▸ **Work item**: Images are to be excluded from the copy, and the records below reproduced word for word.

▸ **Records for this task**:
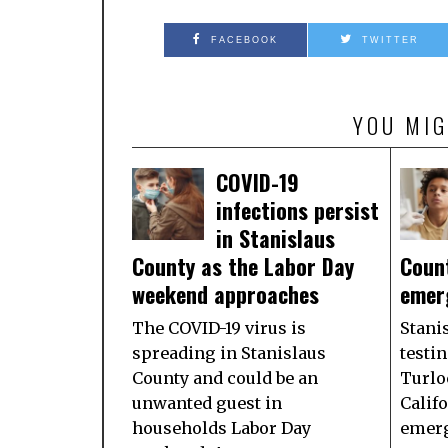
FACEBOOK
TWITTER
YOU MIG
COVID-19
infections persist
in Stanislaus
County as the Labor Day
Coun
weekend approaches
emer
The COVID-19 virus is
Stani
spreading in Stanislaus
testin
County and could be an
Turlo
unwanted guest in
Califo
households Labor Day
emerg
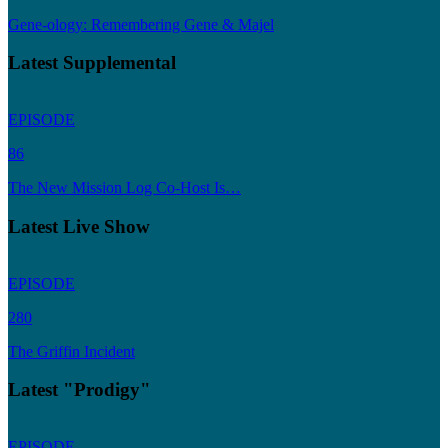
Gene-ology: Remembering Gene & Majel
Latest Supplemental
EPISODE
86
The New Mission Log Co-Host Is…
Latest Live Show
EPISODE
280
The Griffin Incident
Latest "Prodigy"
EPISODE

▸ **Result for this exercise**:
FACEBOOK
TWITTER
YOU MIG
COVID-19
infections persist
in Stanislaus
County as the Labor Day
Coun
weekend approaches
emer
The COVID-19 virus is
Stani
spreading in Stanislaus
testin
County and could be an
Turlo
unwanted guest in
Califo
households Labor Day
emerg
Gene-ology: Remembering Gene & Majel
Latest Supplemental
EPISODE
86
The New Mission Log Co-Host Is…
Latest Live Show
EPISODE
280
The Griffin Incident
Latest "Prodigy"
EPISODE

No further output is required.